*** Input material ***

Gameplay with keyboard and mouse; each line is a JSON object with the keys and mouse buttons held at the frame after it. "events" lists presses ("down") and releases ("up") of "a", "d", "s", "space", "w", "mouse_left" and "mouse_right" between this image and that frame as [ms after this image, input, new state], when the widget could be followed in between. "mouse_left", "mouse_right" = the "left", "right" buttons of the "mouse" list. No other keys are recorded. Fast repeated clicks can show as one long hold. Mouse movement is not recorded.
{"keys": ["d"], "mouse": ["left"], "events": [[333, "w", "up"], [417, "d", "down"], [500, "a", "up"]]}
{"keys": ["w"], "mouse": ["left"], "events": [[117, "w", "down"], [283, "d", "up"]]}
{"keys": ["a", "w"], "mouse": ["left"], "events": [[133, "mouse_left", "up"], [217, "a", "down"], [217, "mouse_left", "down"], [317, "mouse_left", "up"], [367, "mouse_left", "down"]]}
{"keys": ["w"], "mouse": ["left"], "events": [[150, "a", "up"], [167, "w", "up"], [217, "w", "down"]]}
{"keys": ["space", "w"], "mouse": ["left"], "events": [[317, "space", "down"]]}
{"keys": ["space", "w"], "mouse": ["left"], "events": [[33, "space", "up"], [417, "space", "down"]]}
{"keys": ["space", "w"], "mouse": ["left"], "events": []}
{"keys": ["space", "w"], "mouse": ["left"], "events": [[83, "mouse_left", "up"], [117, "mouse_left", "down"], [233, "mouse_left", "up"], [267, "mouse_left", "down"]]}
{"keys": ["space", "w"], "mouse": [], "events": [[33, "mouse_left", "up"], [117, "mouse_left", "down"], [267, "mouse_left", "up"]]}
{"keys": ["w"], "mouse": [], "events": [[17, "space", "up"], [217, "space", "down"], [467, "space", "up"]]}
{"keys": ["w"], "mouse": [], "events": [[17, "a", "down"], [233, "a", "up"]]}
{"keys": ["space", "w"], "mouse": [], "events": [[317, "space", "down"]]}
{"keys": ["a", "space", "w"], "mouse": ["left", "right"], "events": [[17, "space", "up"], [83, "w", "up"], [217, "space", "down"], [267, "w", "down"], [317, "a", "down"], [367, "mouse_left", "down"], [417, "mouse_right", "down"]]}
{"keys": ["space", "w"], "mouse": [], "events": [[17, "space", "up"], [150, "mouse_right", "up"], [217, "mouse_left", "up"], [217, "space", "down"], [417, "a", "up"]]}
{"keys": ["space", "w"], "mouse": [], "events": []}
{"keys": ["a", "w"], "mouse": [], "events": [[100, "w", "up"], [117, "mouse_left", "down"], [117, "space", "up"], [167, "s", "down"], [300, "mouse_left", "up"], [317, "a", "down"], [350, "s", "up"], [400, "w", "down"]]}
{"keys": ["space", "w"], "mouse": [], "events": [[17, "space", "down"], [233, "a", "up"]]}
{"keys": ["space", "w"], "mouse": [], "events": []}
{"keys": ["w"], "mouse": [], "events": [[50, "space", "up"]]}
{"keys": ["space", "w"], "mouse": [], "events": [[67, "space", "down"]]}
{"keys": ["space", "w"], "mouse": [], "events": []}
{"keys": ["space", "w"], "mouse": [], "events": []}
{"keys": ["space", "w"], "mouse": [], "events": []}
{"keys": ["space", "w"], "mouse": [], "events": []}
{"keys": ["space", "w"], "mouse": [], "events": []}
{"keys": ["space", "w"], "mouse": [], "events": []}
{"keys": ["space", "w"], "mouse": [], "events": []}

***

What to do: Copy the records above exactly as written.

Answer to this exercise:
Gameplay with keyboard and mouse; each line is a JSON object with the keys and mouse buttons held at the frame after it. "events" lists presses ("down") and releases ("up") of "a", "d", "s", "space", "w", "mouse_left" and "mouse_right" between this image and that frame as [ms after this image, input, new state], when the widget could be followed in between. "mouse_left", "mouse_right" = the "left", "right" buttons of the "mouse" list. No other keys are recorded. Fast repeated clicks can show as one long hold. Mouse movement is not recorded.
{"keys": ["d"], "mouse": ["left"], "events": [[333, "w", "up"], [417, "d", "down"], [500, "a", "up"]]}
{"keys": ["w"], "mouse": ["left"], "events": [[117, "w", "down"], [283, "d", "up"]]}
{"keys": ["a", "w"], "mouse": ["left"], "events": [[133, "mouse_left", "up"], [217, "a", "down"], [217, "mouse_left", "down"], [317, "mouse_left", "up"], [367, "mouse_left", "down"]]}
{"keys": ["w"], "mouse": ["left"], "events": [[150, "a", "up"], [167, "w", "up"], [217, "w", "down"]]}
{"keys": ["space", "w"], "mouse": ["left"], "events": [[317, "space", "down"]]}
{"keys": ["space", "w"], "mouse": ["left"], "events": [[33, "space", "up"], [417, "space", "down"]]}
{"keys": ["space", "w"], "mouse": ["left"], "events": []}
{"keys": ["space", "w"], "mouse": ["left"], "events": [[83, "mouse_left", "up"], [117, "mouse_left", "down"], [233, "mouse_left", "up"], [267, "mouse_left", "down"]]}
{"keys": ["space", "w"], "mouse": [], "events": [[33, "mouse_left", "up"], [117, "mouse_left", "down"], [267, "mouse_left", "up"]]}
{"keys": ["w"], "mouse": [], "events": [[17, "space", "up"], [217, "space", "down"], [467, "space", "up"]]}
{"keys": ["w"], "mouse": [], "events": [[17, "a", "down"], [233, "a", "up"]]}
{"keys": ["space", "w"], "mouse": [], "events": [[317, "space", "down"]]}
{"keys": ["a", "space", "w"], "mouse": ["left", "right"], "events": [[17, "space", "up"], [83, "w", "up"], [217, "space", "down"], [267, "w", "down"], [317, "a", "down"], [367, "mouse_left", "down"], [417, "mouse_right", "down"]]}
{"keys": ["space", "w"], "mouse": [], "events": [[17, "space", "up"], [150, "mouse_right", "up"], [217, "mouse_left", "up"], [217, "space", "down"], [417, "a", "up"]]}
{"keys": ["space", "w"], "mouse": [], "events": []}
{"keys": ["a", "w"], "mouse": [], "events": [[100, "w", "up"], [117, "mouse_left", "down"], [117, "space", "up"], [167, "s", "down"], [300, "mouse_left", "up"], [317, "a", "down"], [350, "s", "up"], [400, "w", "down"]]}
{"keys": ["space", "w"], "mouse": [], "events": [[17, "space", "down"], [233, "a", "up"]]}
{"keys": ["space", "w"], "mouse": [], "events": []}
{"keys": ["w"], "mouse": [], "events": [[50, "space", "up"]]}
{"keys": ["space", "w"], "mouse": [], "events": [[67, "space", "down"]]}
{"keys": ["space", "w"], "mouse": [], "events": []}
{"keys": ["space", "w"], "mouse": [], "events": []}
{"keys": ["space", "w"], "mouse": [], "events": []}
{"keys": ["space", "w"], "mouse": [], "events": []}
{"keys": ["space", "w"], "mouse": [], "events": []}
{"keys": ["space", "w"], "mouse": [], "events": []}
{"keys": ["space", "w"], "mouse": [], "events": []}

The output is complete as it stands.